Entrées enregistrées

- - -

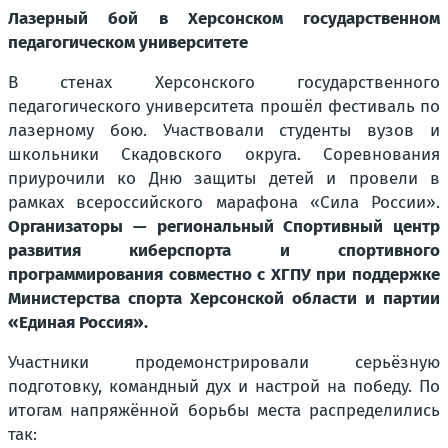
Лазерный бой в Херсонском государственном
педагогическом университете
В стенах Херсонского государственного
педагогического университета прошёл фестиваль по
лазерному бою. Участвовали студенты вузов и
школьники Скадовского округа. Соревнования
приурочили ко Дню защиты детей и провели в
рамках всероссийского марафона «Сила России».
Организаторы — региональный Спортивный центр
развития киберспорта и спортивного
программирования совместно с ХГПУ при поддержке
Министерства спорта Херсонской области и партии
«Единая Россия».
Участники продемонстрировали серьёзную
подготовку, командный дух и настрой на победу. По
итогам напряжённой борьбы места распределились
так:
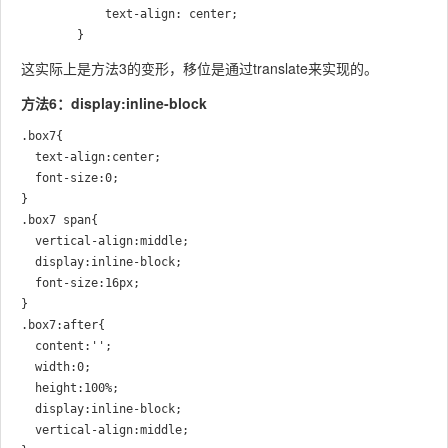
			text-align: center;

这实际上是方法3的变形，移位是通过translate来实现的。
方法6：display:inline-block
.box7{

  text-align:center; 

  font-size:0;

}

.box7 span{

  vertical-align:middle; 

  display:inline-block; 

  font-size:16px;

}

.box7:after{

  content:'';

  width:0;

  height:100%;

  display:inline-block;

  vertical-align:middle;
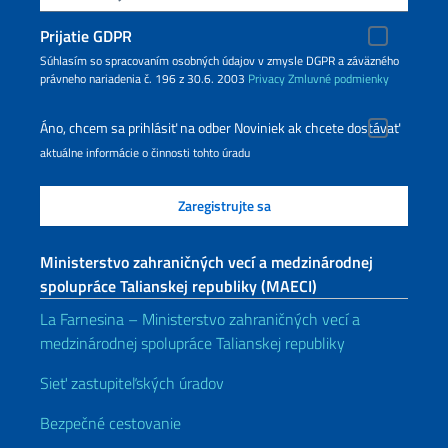
Prijatie GDPR
Súhlasím so spracovaním osobných údajov v zmysle DGPR a záväzného
právneho nariadenia č. 196 z 30.6. 2003
Privacy
Zmluvné podmienky
Áno, chcem sa prihlásiť na odber Noviniek ak chcete dostávať
aktuálne informácie o činnosti tohto úradu
Ministerstvo zahraničných vecí a medzinárodnej
spolupráce Talianskej republiky (MAECI)
La Farnesina – Ministerstvo zahraničných vecí a
medzinárodnej spolupráce Talianskej republiky
Sieť zastupiteľských úradov
Bezpečné cestovanie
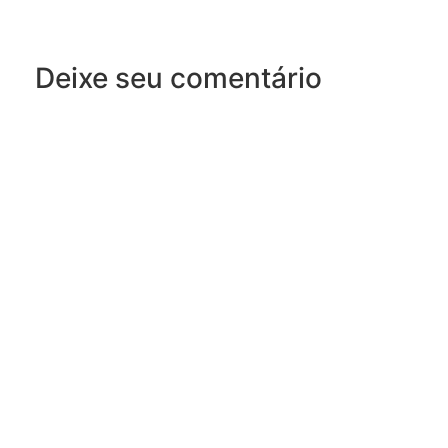
Deixe seu comentário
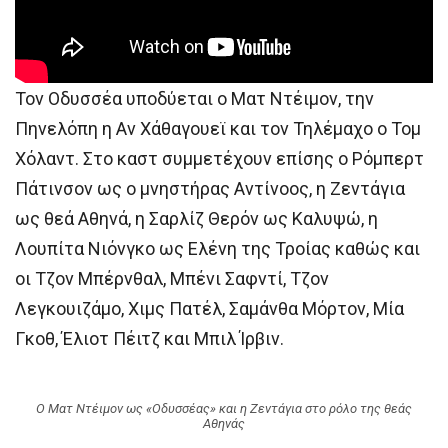
Τον Οδυσσέα υποδύεται ο Ματ Ντέιμον, την
Πηνελόπη η Αν Χάθαγουεϊ και τον Τηλέμαχο ο Τομ
Χόλαντ. Στο καστ συμμετέχουν επίσης ο Ρόμπερτ
Πάτινσον ως ο μνηστήρας Αντίνοος, η Ζεντάγια
ως θεά Αθηνά, η Σαρλίζ Θερόν ως Καλυψώ, η
Λουπίτα Νιόνγκο ως Ελένη της Τροίας καθώς και
οι Τζον Μπέρνθαλ, Μπένι Σαφντί, Τζον
Λεγκουιζάμο, Χιμς Πατέλ, Σαμάνθα Μόρτον, Μία
Γκοθ, Έλιοτ Πέιτζ και Μπιλ Ίρβιν.
Ο Ματ Ντέιμον ως «Οδυσσέας» και η Ζεντάγια στο ρόλο της θεάς
Αθηνάς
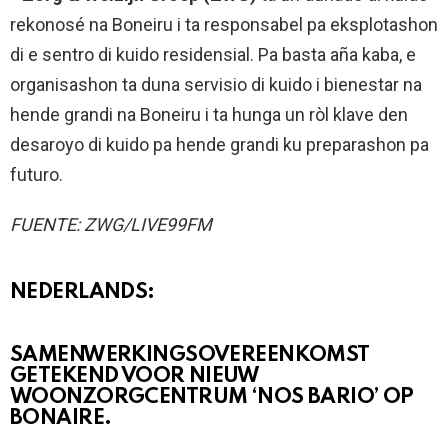
rekonosé na Boneiru i ta responsabel pa eksplotashon
di e sentro di kuido residensial. Pa basta aña kaba, e
organisashon ta duna servisio di kuido i bienestar na
hende grandi na Boneiru i ta hunga un ròl klave den
desaroyo di kuido pa hende grandi ku preparashon pa
futuro.
FUENTE: ZWG/LIVE99FM
NEDERLANDS:
SAMENWERKINGSOVEREENKOMST
GETEKEND VOOR NIEUW
WOONZORGCENTRUM ‘NOS BARIO’ OP
BONAIRE.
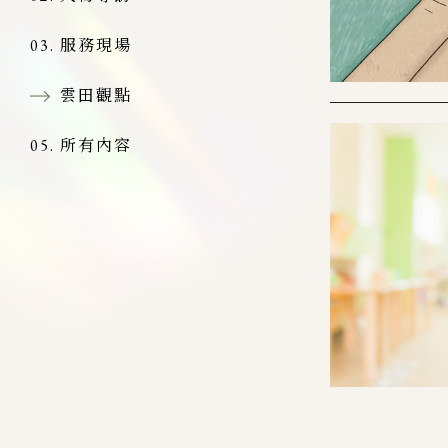
服務現場
雲田觀點
所有內容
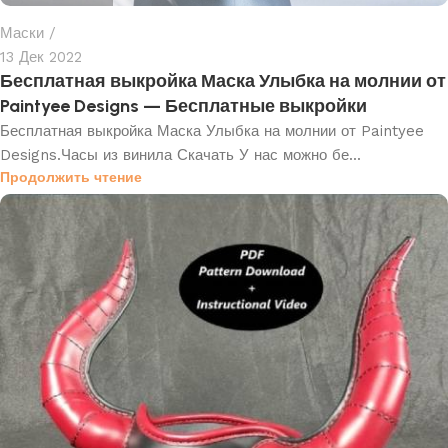
Маски
13 Дек 2022
Бесплатная выкройка Маска Улыбка на молнии от
Paintyee Designs — Бесплатные выкройки
Бесплатная выкройка Маска Улыбка на молнии от Paintyee
Designs.Часы из винила Скачать У нас можно бе...
Продолжить чтение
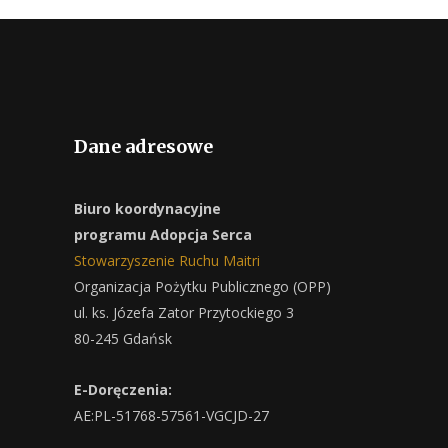
Dane adresowe
Biuro koordynacyjne
programu Adopcja Serca
Stowarzyszenie Ruchu Maitri
Organizacja Pożytku Publicznego (OPP)
ul. ks. Józefa Zator Przytockiego 3
80-245 Gdańsk
E-Doręczenia:
AE:PL-51768-57561-VGCJD-27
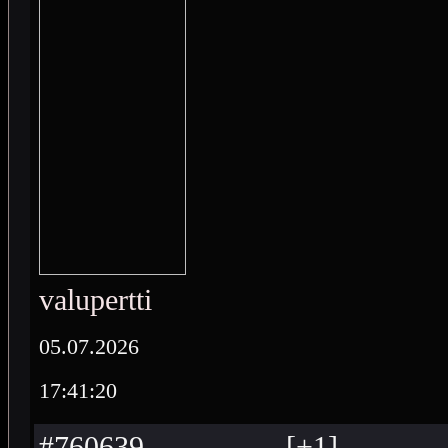
valupertti
05.07.2026
17:41:20
#760639
[
+
1
]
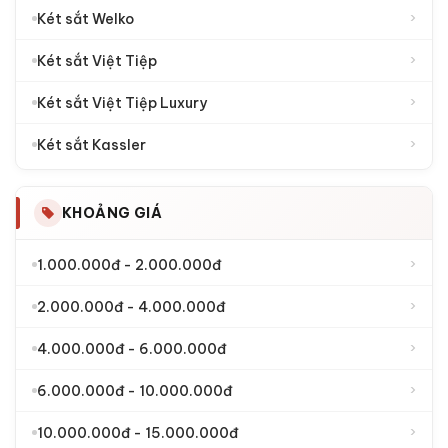
LOẠI KHOÁ KÉT SẮT
›
Két sắt khoá cơ
›
Két sắt khoá đổi mã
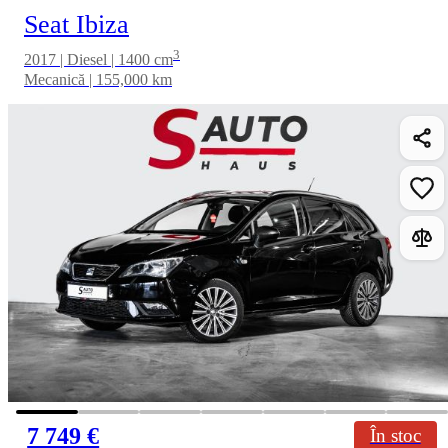
Seat Ibiza
3
2017 | Diesel | 1400 cm
Mecanică | 155,000 km
7 749 €
În stoc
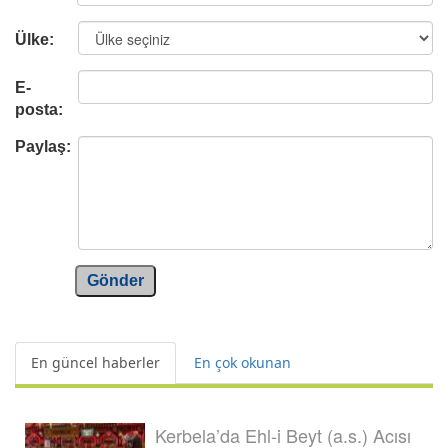
Ülke:
E-
posta:
Paylaş:
Gönder
En güncel haberler
En çok okunan
Kerbela’da Ehl-i Beyt (a.s.) Acısı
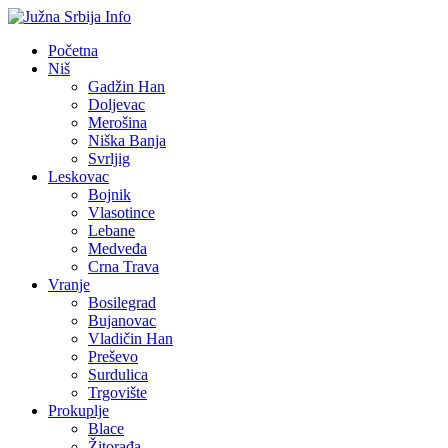
Početna
Niš
Gadžin Han
Doljevac
Merošina
Niška Banja
Svrljig
Leskovac
Bojnik
Vlasotince
Lebane
Medveđa
Crna Trava
Vranje
Bosilegrad
Bujanovac
Vladičin Han
Preševo
Surdulica
Trgovište
Prokuplje
Blace
Žitorađa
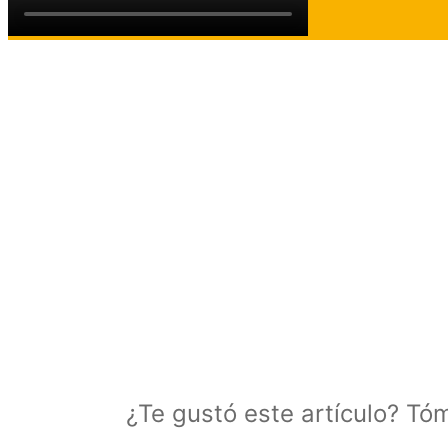
¿Te gustó este artículo? Tó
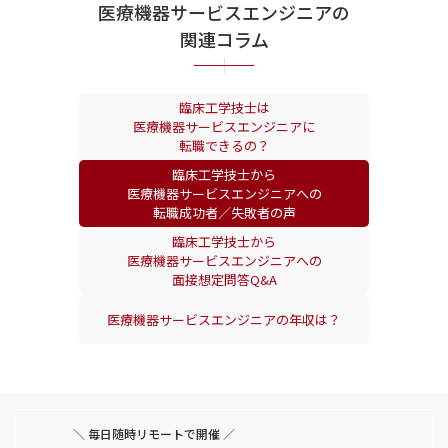
医療機器サービスエンジニアの
関連コラム
臨床工学技士は
医療機器サービスエンジニアに
転職できるの？
臨床工学技士から
医療機器サービスエンジニアへの
転職成功者／失敗者の声
臨床工学技士から
医療機器サービスエンジニアへの
面接想定問答Q&A
医療機器サービスエンジニアの
年収は？
＼ 毎日随時リモートで開催 ／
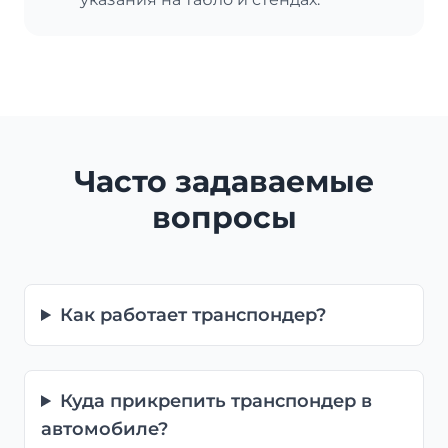
Часто задаваемые
вопросы
Как работает транспондер?
Куда прикрепить транспондер в
автомобиле?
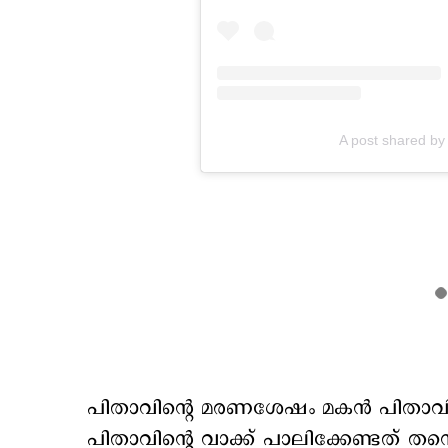
A post shared b
പിതാവിന്‍റെ മരണശേഷം മകന്‍ പിതാവിന് 
പിതാവിന്‍റെ വാക്ക് പാലിക്കേണ്ടത് തന്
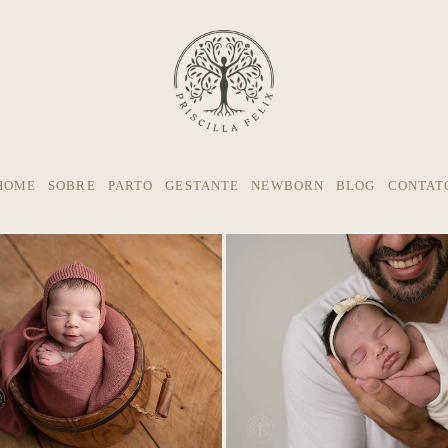
HOME
SOBRE
PARTO
GESTANTE
NEWBORN
BLOG
CONTAT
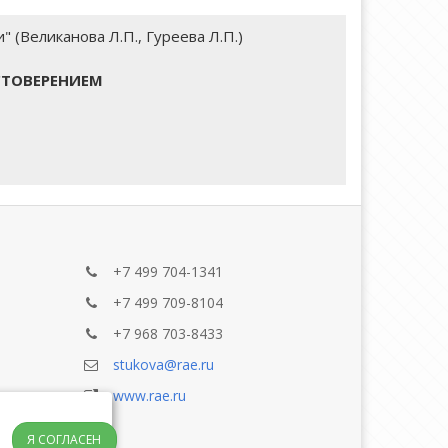
(Великанова Л.П., Гуреева Л.П.)
СТОВЕРЕНИЕМ
+7 499 704-1341
+7 499 709-8104
+7 968 703-8433
stukova@rae.ru
www.rae.ru
Я СОГЛАСЕН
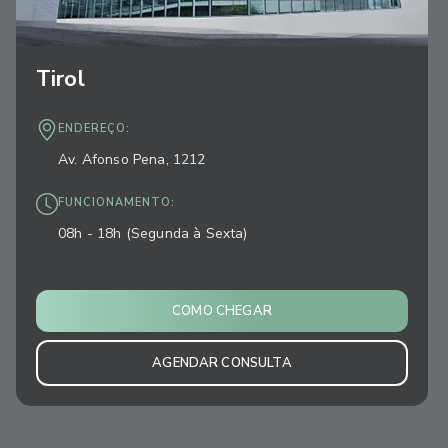
Tirol
ENDEREÇO:
Av. Afonso Pena, 1212
FUNCIONAMENTO:
08h - 18h (Segunda à Sexta)
COMO CHEGAR
AGENDAR CONSULTA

- - -

Quelles lignes ci-dessus contiennent le mot "Paintyee" ? Extrayez-les toutes, telles quelles.

Paintyee Designs — Бесплатные выкройки
Бесплатная выкройка Маска Улыбка на молнии от Paintyee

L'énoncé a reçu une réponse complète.